[Saved data entries]
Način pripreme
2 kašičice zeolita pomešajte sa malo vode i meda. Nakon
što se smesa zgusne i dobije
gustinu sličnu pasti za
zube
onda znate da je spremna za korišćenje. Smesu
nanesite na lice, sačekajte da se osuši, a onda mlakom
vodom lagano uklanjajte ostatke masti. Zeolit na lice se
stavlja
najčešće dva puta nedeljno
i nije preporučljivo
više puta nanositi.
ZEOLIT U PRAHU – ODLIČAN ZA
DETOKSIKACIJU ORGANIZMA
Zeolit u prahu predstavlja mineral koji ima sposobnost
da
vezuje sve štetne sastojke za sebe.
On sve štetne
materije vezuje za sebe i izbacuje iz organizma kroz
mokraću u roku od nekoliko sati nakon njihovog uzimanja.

=== AIM OF THE TASK ===
Give back exactly the lines running from the line that has "materije vezuje za" to the end of the entries above.

=== OUTPUT FOR THIS TASK ===
materije vezuje za sebe i izbacuje iz organizma kroz
mokraću u roku od nekoliko sati nakon njihovog uzimanja.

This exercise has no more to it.